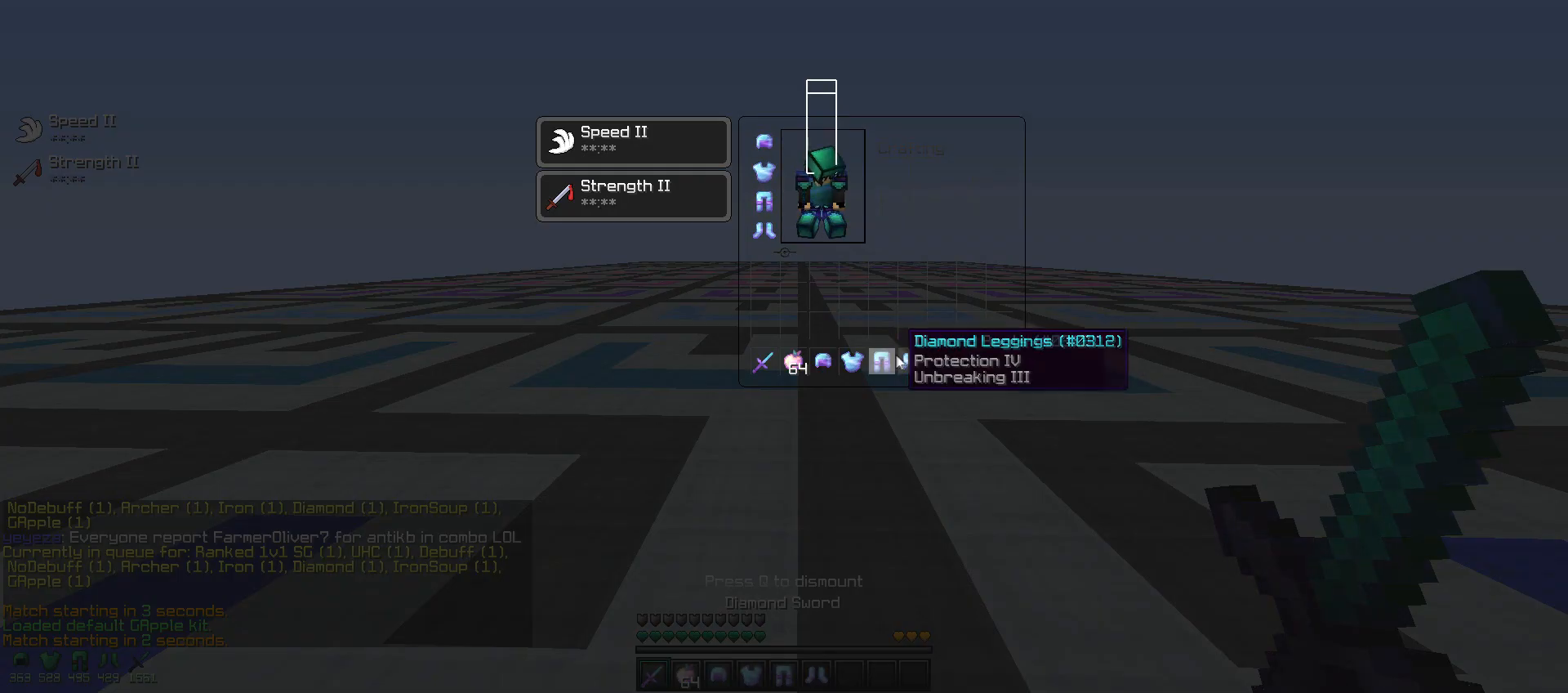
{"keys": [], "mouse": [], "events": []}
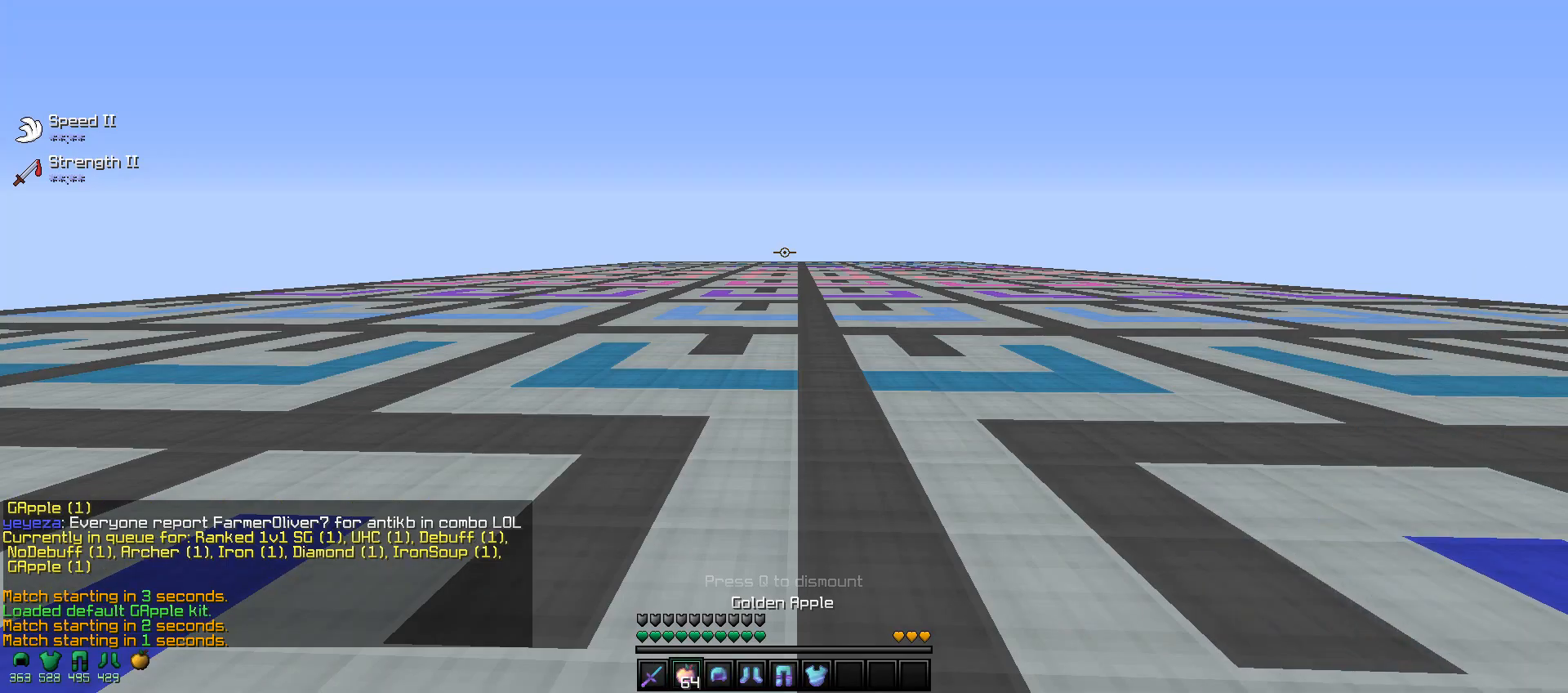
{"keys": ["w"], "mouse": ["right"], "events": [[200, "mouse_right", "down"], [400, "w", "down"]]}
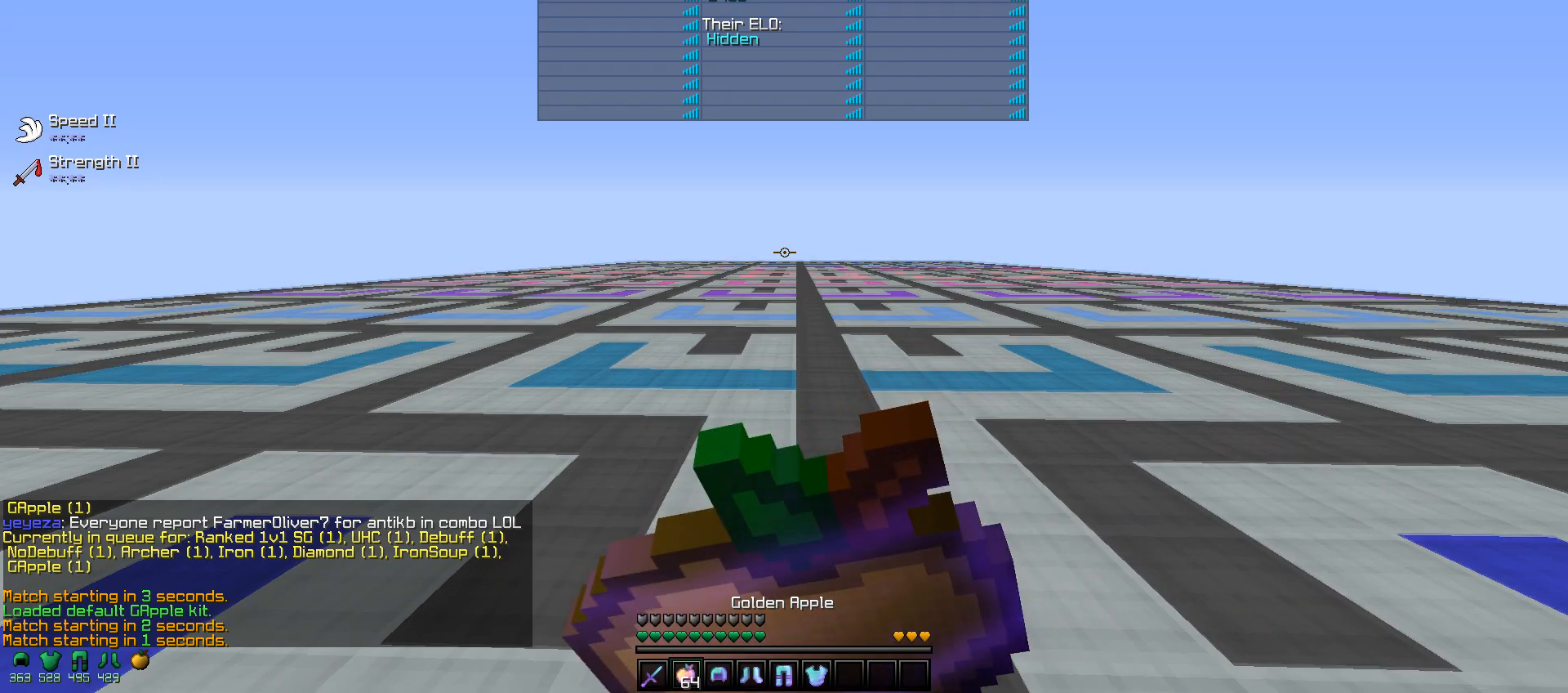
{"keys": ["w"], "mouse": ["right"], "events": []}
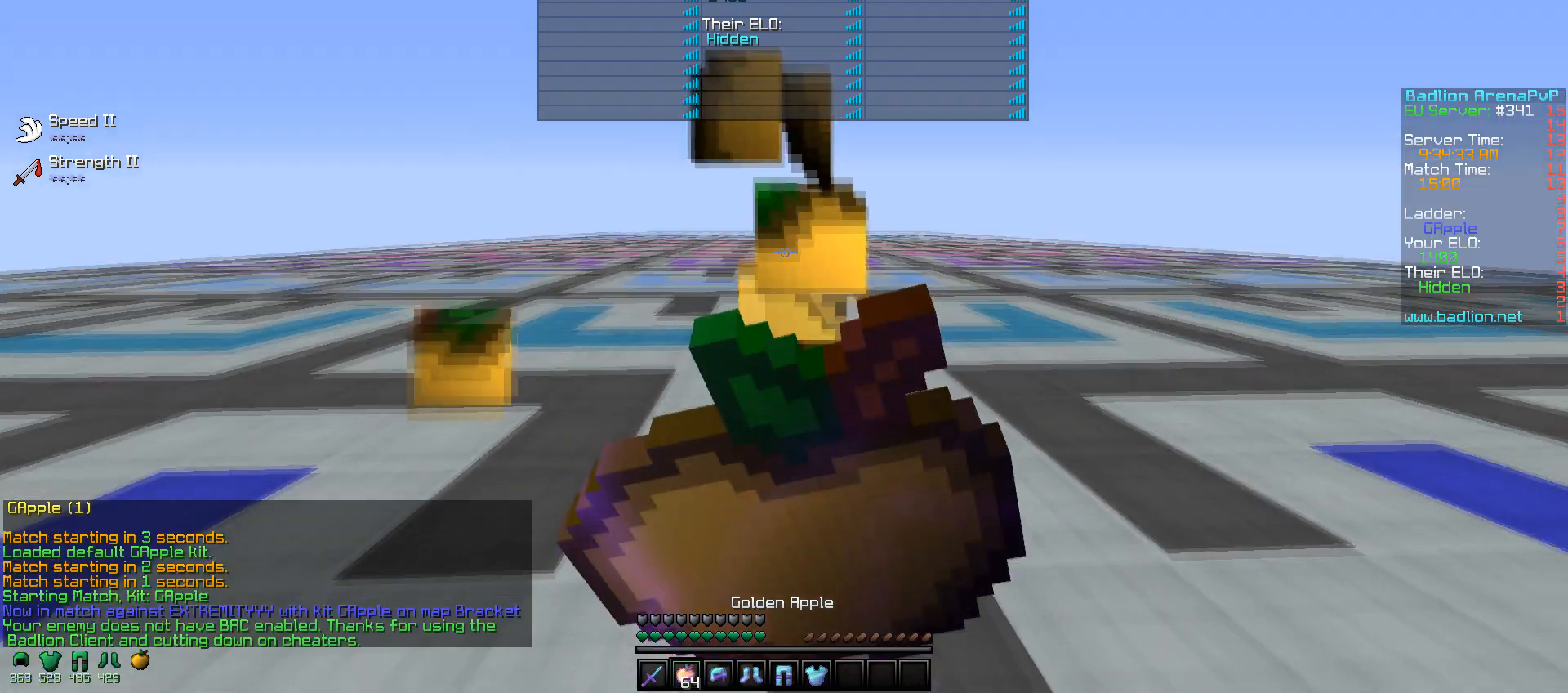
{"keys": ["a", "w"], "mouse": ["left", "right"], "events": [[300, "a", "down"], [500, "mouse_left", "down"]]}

------------------------------

*Task goal:* Output the whole listing again, exactly, without its pictures.

*Solution to this problem:*
{"keys": [], "mouse": [], "events": []}
{"keys": ["w"], "mouse": ["right"], "events": [[200, "mouse_right", "down"], [400, "w", "down"]]}
{"keys": ["w"], "mouse": ["right"], "events": []}
{"keys": ["a", "w"], "mouse": ["left", "right"], "events": [[300, "a", "down"], [500, "mouse_left", "down"]]}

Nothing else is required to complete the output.